Details
-
Bug
-
Status: Patch Available
-
Blocker
-
Resolution: Unresolved
-
3.3.0, 3.2.1
-
None
-
Patch
Description
org.apache.hadoop.io.file.tfile.TestTFileStreams#testOneEntryMixedLengths1 org.apache.hadoop.io.file.tfile.TestTFileStreams#testOneEntryUnknownLength org.apache.hadoop.io.file.tfile.TestTFileLzoCodecsStreams#testOneEntryMixedLengths1 org.apache.hadoop.io.file.tfile.TestTFileLzoCodecsStreams#testOneEntryUnknownLength
4 actively-used tests above call the helper function `TestTFileStreams#writeRecords()` to write key-value pairs (kv pairs), then call `TestTFileByteArrays#readRecords()` to assert the key and the value part (v) of these kv pairs matched with what they wrote. All v of kv pairs are hardcode strings with a length of 6.

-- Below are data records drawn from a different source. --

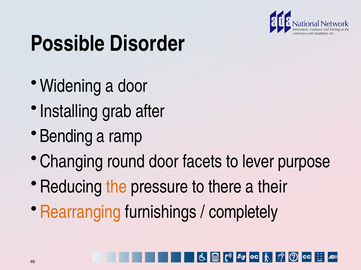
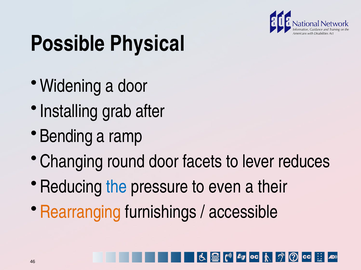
Disorder: Disorder -> Physical
purpose: purpose -> reduces
the colour: orange -> blue
there: there -> even
completely: completely -> accessible
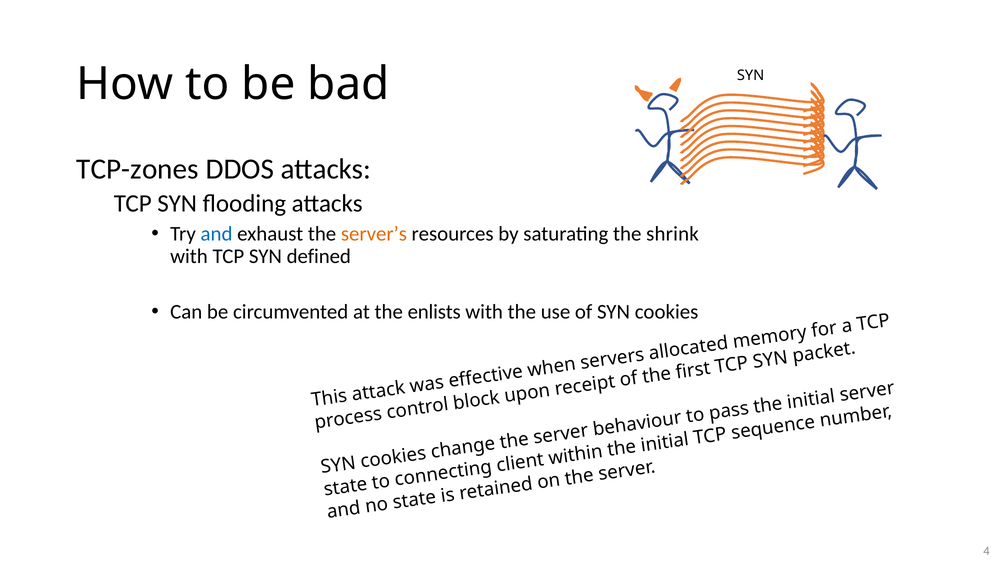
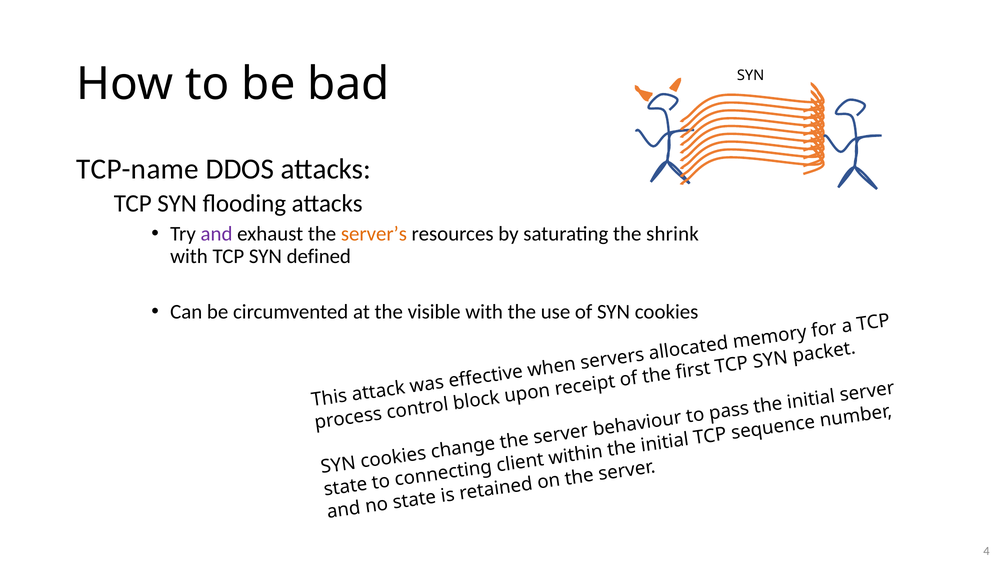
TCP-zones: TCP-zones -> TCP-name
and at (217, 234) colour: blue -> purple
enlists: enlists -> visible
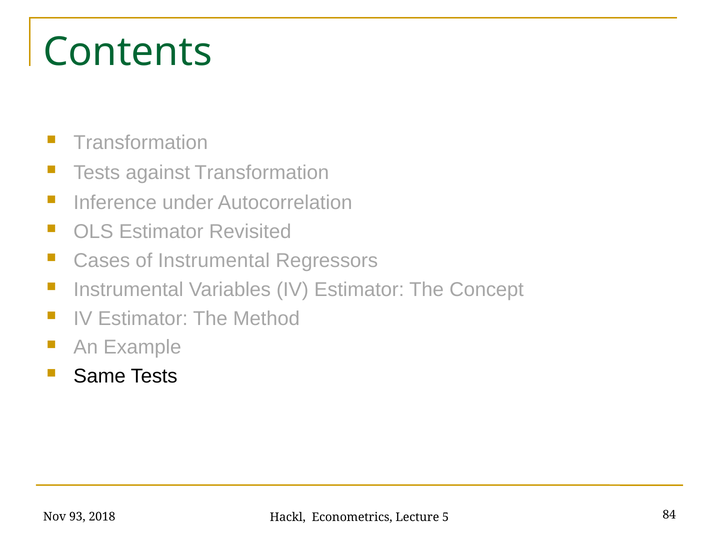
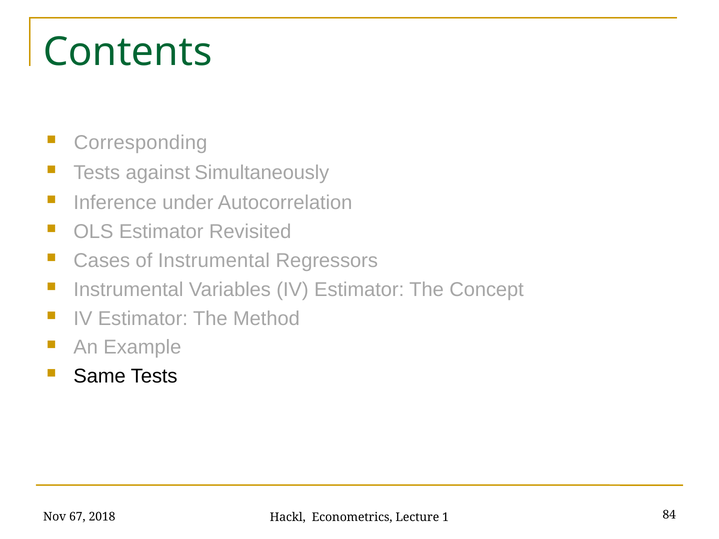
Transformation at (141, 143): Transformation -> Corresponding
against Transformation: Transformation -> Simultaneously
93: 93 -> 67
5: 5 -> 1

`readRecords()` uses `org.apache.hadoop.io.file.tfile.TFile.Reader.Scanner.Entry#getValueLength()` to get full length of the v of these kv pairs. But `getValueLength()` can only get v's full length when it is less than the value of configuration parameter `tfile.io.chunk.size`, otherwise `readRecords()` will throw an exception. So, when `tfile.io.chunk.size` is configured/set to a value less than 6, these 4 tests failed because of the exception from `readRecords()`, even 6 is a valid value for `tfile.io.chunk.size`.
The definition of `tfile.io.chunk.size` is "Value chunk size in bytes. Default to 1MB. Values of the length less than the chunk size is guaranteed to have known value length in read time (See also TFile.Reader.Scanner.Entry.isValueLengthKnown())".
Fixes
`readRecords()` should call `org.apache.hadoop.io.file.tfile.TFile.Reader.Scanner.Entry#getValue(byte[])` instead, which returns the correct full length of the `value` part despite whether the value's length is larger than `tfile.io.chunk.size`.